How compiling code works

In pre-.NET applications like VB6, the code are being converted to Native Code or Machine Code (.dll, .exe) via compiler and these codes will be run by the operating system. The problem with these languages is that they are not portable. This means that they can only run on a specific operating system that the compiler has designed for, so we cannot run these applications on different operating systems.

Native code is specific to processor architecture, not the Operating System.

In .NET applications, the codes are being converted to Intermediate Language (IL) via compiler and this application cannot be understood by the operating system until we compile it again for a specific operating system using Common Language Runtime (CLR).

In CLR there is another compiler named Just In Time (JIT) compiler that compiles IL Code into comprehensible codes for each operating system. This compilation runs every time we run an application and doesn't save in the computer and that's the reason the .NET applications are a little bit slower than those pre-.NET applications because in each run JIT compiler just before running the application compiles the IL code to the native code for that operating system.

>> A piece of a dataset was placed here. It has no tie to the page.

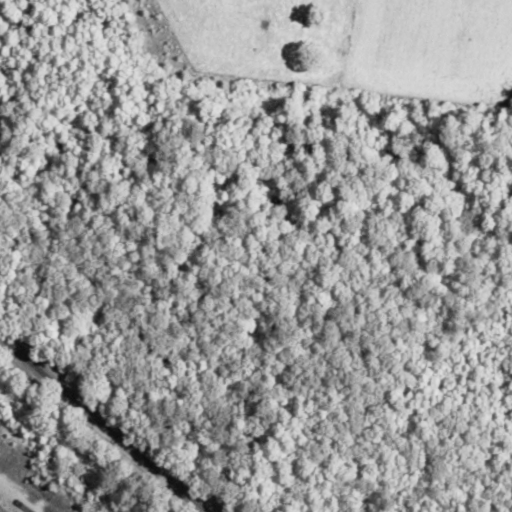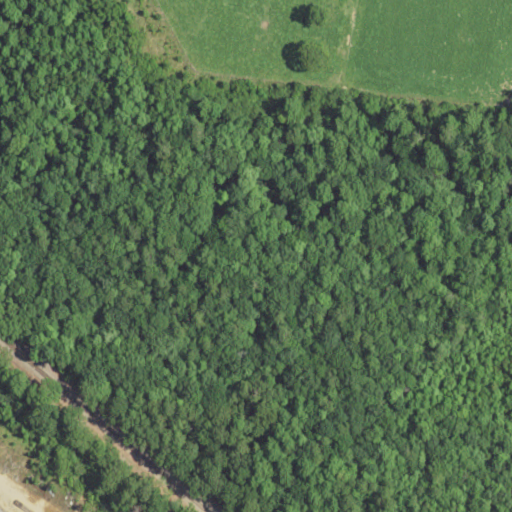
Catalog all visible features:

VB6 Program Execution Pipeline

Code -> VB6 Compiler -> Machine Code (.dll or .exe)  

.Net Program Execution Pipeline

Code -> C#, VB Compiler -> Intermediate Language (IL) [.dll, .exe] -> CLR (JIT Compiler) -> Machine Code  

Machine code

Machine code is a set of instructions in machine language. The CPU can directly execute it. A programmer can write a computer program using a high-level programming language such as C, C++, Java etc. These languages have a syntax similar to the English language and it is easier for the programmer to read and understand. However, these programs are not understandable by a computer. Therefore, the program or the source code is converted to machine-understandable machine code. A compiler or an interpreter performs this conversion.

Bytecode

Bytecode is created after compiling the source code. It is an intermediate code. The bytecode is executable by a virtual machine. Moreover, the virtual machine converts the bytecode into machine code.

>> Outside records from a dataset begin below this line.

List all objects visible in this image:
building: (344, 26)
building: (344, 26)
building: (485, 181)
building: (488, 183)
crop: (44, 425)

Java programs mainly use bytecodes. When compiling a Java source code, the Java compiler converts that source code into a bytecode. Furthermore, this bytecode is executable by the Java Virtual Machine (JVM). The JVM converts the bytecode into machine code. Any computer with a JVM can execute that bytecode. In other words, any platform that consists of a JVM can execute a Java Bytecode.

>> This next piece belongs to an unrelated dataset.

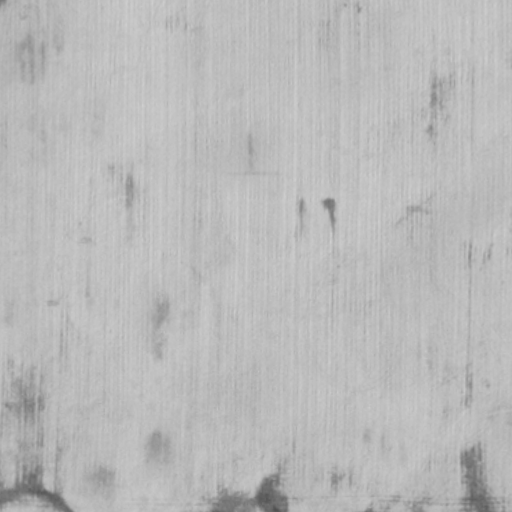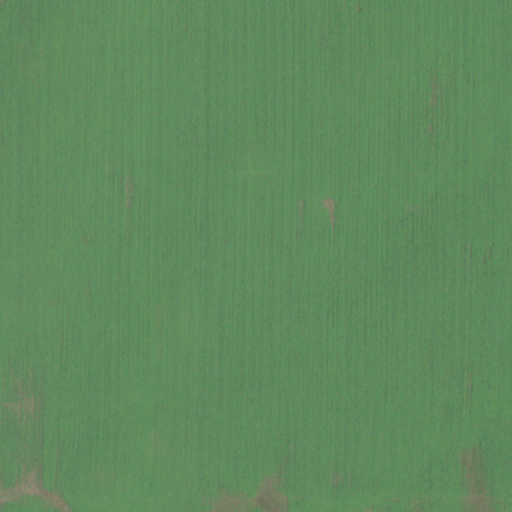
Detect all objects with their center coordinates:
crop: (256, 256)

The equivalent of bytecode in .NET languages is the IL code. .NET compiler converts codes to IL and then JIT converts IL to machine code. In Java, the compiler converts codes to bytecodes and JVM converts bytecodes to machine code.

Unmanaged Code and Managed Code

Unmanaged code refers to the code written in a programming language such as C or C++, which is compiled directly into machine code. It contrasts with managed code, which is written in C#, VB.NET, Java, or similar, and executed in a virtual environment (such as .NET or the JavaVM) which kind of “simulates” a processor in software.

The main difference is that managed code “manages” the resources (mostly the memory allocation) for you by employing garbage collection and by keeping references to objects opaque. Unmanaged code is the kind of code that requires you to manually allocate and deallocate memory, sometimes causing memory leaks (when you forget to deallocate) and sometimes segmentation faults (when you deallocate too soon). Unmanaged also usually implies there are no runtime checks for common errors such as null pointer or array bounds overflow.

The term "unmanaged resource" is usually used to describe something not directly under the control of the garbage collector. For example, if you open a connection to a database server this will use resources on the server (for maintaining the connection) and possibly other non-.net resources on the client machine if the provider isn't written entirely in managed code.

This is why, for something like a database connection, it's recommended you write your code within using statement:

using (var connection = new SqlConnection("connection_string_here"))
{
    // Code to use connection here
}

As this ensures that Dispose() is called on the connection object, ensuring that any unmanaged resources are cleaned up.

Managed Code = C#, VB.NET, JAVA
Unmanaged Code = C, C++

Ahead-Of-Time vs Just-In-Time Compiler

A compiler is a program that converts a program in language X to a program in language Y. The language Y can be anything (native machine code, intermediate code/bytecode, some other language Z, or the same language itself). A compiler is not necessarily a program that converts a program in language X to machine code. For example, a compilation happens from high-level C# code to CIL using a compiler csc.exe.

Common Intermediate Language (CIL), formerly called Microsoft Intermediate Language (MSIL) or Intermediate Language (IL) is the code generated by compiling c# code to an intermediate code which again needs to be compiled for a specific operating system.

The time in Ahead-Of-Time and Just-In-Time compilers refers to the runtime. So, in an Ahead-Of-Time compiler, the compilation happens before the program is run, usually added as a build step. While in the Just-In-Time compiler, the compilation keeps happening while the program is being run.

To put it in C#.NET perspective, the CIL is generated by MSBuild using csc.exe without any consideration of whether the CLR uses JIT or AOT compiler. It is at the time of running the program that the JIT or AOT compiler comes into action. AOT compiler compiles entire assemblies (in CIL, or language X) into native machine code (language Y) before the program is run. JIT compiler compiles individual methods and classes(in CIL, or language X) into native machine code(language Y) when the methods are called.

Points To Remember:

  • IL is also called MSIL, CIL and Managed Code.
  • Assemblies have an extension of .dll or .exe depending on the type of application.
  • .Net assemblies contain IL, whereas pre-.NET assemblies contain Native Code (Machine Code)
  • .Net application execution consists of 2 steps:
    1. Compilation = Source Code to IL
    2. Execution or JIT Compilation = IL to Platform specific native code
  • CLR provides several benefits. Garbage Collection is one of them.
  • C#, VB and F# can only generate managed code (IL) whereas C++ can generate both managed code (IL) and un-managed code (Native Code)
  • The native code is not stored permanently anywhere, after we close the program the native code is thrown away. When we execute the program again, the native code gets generated again.